----- Dataset records -----

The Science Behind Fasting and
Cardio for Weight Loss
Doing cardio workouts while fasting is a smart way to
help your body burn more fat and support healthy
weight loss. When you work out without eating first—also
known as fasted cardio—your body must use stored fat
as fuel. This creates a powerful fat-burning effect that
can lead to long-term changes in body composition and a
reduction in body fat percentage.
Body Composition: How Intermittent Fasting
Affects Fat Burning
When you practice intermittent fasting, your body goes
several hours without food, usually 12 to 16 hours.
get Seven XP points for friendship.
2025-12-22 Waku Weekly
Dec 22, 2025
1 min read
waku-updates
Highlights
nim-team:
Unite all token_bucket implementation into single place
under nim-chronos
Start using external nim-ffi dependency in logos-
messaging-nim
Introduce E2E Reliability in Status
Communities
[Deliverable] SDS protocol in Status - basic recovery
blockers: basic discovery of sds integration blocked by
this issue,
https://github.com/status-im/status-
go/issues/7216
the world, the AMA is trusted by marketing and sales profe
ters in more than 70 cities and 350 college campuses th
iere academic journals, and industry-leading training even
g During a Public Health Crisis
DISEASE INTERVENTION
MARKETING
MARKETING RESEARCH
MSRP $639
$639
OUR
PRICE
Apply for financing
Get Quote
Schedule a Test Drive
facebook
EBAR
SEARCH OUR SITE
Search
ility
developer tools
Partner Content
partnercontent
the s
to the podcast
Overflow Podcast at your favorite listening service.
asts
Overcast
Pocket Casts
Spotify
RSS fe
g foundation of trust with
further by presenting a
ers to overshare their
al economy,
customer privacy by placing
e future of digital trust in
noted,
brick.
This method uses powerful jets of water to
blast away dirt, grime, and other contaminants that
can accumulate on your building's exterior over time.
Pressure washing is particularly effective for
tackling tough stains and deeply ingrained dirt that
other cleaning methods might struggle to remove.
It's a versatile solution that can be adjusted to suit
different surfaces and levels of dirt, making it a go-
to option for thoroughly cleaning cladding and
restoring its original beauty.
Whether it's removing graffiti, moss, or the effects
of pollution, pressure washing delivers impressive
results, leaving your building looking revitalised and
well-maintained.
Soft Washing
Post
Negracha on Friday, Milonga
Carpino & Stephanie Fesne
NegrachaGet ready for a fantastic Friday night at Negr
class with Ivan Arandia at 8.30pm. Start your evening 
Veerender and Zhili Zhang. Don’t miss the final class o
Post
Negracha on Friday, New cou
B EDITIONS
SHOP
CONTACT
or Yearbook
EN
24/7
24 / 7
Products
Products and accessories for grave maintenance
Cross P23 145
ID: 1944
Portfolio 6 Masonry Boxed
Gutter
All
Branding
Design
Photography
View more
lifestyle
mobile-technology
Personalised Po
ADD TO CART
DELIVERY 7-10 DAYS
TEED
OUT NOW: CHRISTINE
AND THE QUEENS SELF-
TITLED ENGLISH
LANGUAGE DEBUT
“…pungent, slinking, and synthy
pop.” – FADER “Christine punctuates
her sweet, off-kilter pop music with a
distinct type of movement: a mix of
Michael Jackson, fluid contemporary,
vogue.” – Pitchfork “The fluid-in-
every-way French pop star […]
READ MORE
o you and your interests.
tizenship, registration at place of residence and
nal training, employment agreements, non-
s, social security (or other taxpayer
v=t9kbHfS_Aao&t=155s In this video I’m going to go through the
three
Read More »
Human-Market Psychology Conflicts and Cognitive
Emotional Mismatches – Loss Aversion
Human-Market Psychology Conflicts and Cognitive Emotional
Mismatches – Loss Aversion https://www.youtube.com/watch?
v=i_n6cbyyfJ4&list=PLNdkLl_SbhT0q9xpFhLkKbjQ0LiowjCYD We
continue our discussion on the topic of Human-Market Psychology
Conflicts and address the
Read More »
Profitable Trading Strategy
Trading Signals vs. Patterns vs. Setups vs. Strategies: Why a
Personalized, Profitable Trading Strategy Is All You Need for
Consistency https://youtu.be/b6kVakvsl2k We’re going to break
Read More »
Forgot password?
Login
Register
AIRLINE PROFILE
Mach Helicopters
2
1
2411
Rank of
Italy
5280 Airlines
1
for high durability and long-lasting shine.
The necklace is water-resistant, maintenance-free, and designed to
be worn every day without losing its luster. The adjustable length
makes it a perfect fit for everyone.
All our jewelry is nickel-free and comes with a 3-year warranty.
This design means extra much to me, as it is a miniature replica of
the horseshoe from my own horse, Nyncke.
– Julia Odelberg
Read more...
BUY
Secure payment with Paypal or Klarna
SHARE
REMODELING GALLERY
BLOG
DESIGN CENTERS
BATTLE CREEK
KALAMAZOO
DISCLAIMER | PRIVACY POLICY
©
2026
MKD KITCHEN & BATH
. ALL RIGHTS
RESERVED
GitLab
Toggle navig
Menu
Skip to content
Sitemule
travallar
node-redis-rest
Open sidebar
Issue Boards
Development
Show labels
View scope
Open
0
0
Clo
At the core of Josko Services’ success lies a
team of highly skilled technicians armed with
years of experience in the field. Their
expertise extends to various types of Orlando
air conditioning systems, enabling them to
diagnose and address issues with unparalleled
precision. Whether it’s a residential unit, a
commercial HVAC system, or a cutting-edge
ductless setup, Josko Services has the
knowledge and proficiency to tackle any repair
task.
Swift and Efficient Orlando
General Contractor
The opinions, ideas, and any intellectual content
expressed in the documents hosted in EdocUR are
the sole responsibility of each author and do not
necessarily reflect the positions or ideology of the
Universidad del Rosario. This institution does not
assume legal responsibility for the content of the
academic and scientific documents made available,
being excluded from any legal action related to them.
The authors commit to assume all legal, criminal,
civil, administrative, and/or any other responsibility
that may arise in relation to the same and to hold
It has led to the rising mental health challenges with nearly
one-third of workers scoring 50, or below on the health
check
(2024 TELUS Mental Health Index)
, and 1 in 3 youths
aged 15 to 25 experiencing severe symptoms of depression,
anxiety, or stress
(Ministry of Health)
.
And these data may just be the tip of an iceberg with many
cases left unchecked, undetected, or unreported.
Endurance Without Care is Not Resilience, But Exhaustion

-----

**Prompt:**
Please determine how many lines in the entries contain the word "your" and answer with the number alone.

**Solution to this task:**
8